PASSAGE FOR REVIEW:
'''
MicrobiologyBytes

When it comes to nasty pathogens, Marburg virus is among the nastiest. Cousin to Ebola virus, Marburg causes fever, rash, delirium, and severe hemorrhaging, often ending in organ failure and death. It is rare in the wild, but was a central focus of weaponization by the Soviet Union, and remains a concern for terrorism experts who fear its lethal potential and resistance to treatment.

One reason that treatments have proved so elusive is because the virus is so hard to work with – hazmat suits, self-contained breathing gear, and electronically secured airlocks are all required for even the simplest of studies with live virus. But another reason is that the virion (the virus particle) is heterogeneous in shape, and that heterogeneity has confounded standard imaging techniques (X-ray crystallography, cryo-electron microscopy), which require purified, identical particles to obtain their highest resolution. Researchers have now got around that problem by using a sophisticated combination of imaging techniques that provide the first clear three-dimensional picture of the intact Marburg virion structure.
'''
DATA EXTRACTS:
'''
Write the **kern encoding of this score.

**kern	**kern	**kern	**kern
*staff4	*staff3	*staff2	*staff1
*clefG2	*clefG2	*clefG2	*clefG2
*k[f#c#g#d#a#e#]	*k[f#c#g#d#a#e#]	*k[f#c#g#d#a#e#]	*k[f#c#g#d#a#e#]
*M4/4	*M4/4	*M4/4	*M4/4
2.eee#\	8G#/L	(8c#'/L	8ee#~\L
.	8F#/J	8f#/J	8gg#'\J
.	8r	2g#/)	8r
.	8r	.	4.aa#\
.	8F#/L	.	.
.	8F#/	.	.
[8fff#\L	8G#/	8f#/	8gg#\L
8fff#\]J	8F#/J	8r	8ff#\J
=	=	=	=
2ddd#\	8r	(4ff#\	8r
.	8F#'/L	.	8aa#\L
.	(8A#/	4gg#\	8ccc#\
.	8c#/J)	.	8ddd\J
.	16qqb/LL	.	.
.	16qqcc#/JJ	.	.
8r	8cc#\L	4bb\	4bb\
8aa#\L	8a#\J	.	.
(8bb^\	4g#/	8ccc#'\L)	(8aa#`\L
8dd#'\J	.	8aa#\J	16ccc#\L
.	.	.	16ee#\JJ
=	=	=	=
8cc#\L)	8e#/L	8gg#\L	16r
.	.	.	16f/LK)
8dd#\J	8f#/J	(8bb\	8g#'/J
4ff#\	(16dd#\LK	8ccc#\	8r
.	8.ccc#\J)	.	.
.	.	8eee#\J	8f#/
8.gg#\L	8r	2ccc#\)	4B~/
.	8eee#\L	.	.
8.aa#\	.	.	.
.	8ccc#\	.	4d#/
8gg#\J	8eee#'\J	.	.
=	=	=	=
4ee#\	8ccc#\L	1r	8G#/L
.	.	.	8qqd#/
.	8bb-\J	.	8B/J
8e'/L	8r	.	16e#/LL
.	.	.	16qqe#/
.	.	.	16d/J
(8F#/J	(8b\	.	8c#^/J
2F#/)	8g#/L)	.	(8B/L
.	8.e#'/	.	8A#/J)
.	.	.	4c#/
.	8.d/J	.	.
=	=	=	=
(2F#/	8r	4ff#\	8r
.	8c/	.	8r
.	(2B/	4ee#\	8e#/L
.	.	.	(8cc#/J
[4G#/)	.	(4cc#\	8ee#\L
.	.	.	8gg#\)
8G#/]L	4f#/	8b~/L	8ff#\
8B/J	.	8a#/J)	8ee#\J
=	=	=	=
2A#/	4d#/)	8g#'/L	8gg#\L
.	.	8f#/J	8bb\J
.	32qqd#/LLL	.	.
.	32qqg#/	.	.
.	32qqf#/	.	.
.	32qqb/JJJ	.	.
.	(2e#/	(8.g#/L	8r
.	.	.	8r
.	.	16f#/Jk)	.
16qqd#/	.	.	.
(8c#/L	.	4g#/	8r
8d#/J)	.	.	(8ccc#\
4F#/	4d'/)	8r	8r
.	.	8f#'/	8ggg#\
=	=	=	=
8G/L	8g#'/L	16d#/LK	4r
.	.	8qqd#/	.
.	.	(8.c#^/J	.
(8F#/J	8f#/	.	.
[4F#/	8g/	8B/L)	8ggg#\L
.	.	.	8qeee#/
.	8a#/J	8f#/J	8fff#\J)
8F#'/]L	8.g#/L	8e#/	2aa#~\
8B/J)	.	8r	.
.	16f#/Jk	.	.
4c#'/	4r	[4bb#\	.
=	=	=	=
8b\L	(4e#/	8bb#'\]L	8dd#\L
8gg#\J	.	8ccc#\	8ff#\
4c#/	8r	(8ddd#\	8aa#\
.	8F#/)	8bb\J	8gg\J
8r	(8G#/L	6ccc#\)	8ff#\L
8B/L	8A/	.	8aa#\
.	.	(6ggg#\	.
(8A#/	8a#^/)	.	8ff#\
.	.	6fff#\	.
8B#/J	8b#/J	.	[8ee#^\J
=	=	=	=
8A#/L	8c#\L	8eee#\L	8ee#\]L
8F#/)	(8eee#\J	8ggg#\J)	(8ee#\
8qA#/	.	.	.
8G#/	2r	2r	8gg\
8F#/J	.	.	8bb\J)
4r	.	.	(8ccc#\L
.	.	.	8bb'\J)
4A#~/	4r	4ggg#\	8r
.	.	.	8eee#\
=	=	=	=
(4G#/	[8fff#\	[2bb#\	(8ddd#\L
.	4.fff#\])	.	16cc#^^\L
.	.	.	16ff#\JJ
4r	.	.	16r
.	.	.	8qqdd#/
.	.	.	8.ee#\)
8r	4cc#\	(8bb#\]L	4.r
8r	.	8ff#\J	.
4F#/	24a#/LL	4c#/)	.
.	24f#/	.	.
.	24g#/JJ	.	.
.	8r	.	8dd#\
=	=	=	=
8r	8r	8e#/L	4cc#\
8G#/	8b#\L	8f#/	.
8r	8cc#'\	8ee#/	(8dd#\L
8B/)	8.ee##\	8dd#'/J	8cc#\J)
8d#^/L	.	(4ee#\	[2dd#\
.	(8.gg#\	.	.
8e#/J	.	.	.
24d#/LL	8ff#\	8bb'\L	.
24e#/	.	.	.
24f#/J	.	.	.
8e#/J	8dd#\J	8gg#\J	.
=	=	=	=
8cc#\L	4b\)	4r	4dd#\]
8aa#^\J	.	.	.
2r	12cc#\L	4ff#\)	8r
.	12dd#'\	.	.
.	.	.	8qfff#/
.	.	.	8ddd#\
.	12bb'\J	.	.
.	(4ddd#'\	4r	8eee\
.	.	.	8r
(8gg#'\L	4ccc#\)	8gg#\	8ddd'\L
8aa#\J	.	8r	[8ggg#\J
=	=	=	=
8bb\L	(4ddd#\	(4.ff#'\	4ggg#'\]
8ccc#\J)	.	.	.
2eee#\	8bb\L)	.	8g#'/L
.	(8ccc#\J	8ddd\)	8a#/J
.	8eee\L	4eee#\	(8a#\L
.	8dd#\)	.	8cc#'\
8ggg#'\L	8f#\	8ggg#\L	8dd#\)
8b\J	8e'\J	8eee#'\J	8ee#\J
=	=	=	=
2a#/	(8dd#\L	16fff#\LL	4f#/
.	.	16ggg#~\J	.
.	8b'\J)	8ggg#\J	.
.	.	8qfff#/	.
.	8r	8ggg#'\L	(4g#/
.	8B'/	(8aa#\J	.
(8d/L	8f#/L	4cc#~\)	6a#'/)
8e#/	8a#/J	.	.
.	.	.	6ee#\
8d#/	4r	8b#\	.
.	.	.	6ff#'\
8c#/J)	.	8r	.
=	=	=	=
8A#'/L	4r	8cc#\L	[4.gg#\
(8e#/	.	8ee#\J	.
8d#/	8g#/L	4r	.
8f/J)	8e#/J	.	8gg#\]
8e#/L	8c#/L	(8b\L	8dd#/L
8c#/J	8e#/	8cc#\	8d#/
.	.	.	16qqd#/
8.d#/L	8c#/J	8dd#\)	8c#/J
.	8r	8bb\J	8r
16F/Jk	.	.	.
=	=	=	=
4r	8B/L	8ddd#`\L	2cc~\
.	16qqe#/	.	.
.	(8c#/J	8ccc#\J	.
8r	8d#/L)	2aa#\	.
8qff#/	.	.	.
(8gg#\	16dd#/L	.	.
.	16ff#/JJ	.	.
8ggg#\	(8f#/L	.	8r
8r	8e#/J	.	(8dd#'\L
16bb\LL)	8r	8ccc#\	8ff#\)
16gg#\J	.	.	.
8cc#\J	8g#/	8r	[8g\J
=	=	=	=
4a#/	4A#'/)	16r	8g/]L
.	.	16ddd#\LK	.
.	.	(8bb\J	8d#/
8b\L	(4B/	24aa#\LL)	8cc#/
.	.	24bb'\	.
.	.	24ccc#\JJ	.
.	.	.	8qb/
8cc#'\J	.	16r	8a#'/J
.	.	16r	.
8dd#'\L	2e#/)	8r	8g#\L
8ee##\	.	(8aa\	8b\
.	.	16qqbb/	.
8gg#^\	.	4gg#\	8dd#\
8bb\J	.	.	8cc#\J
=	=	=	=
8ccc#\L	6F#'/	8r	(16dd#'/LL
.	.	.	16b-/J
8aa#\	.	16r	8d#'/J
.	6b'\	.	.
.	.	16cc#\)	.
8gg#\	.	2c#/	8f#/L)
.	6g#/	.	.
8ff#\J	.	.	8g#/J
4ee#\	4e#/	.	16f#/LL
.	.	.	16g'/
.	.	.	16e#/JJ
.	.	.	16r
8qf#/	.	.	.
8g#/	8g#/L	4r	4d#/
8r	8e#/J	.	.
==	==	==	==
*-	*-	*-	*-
'''
BRIEF A: In the Marburg virus passage, which country made the virus a central focus of weaponization?
BRIEF B: List every piece of safety equipment or infrastructure that the Marburg virus passage says is required for studies with live virus.

RESPONSE A: The Soviet Union

RESPONSE B:
- Hazmat suits
- Self-contained breathing gear
- Electronically secured airlocks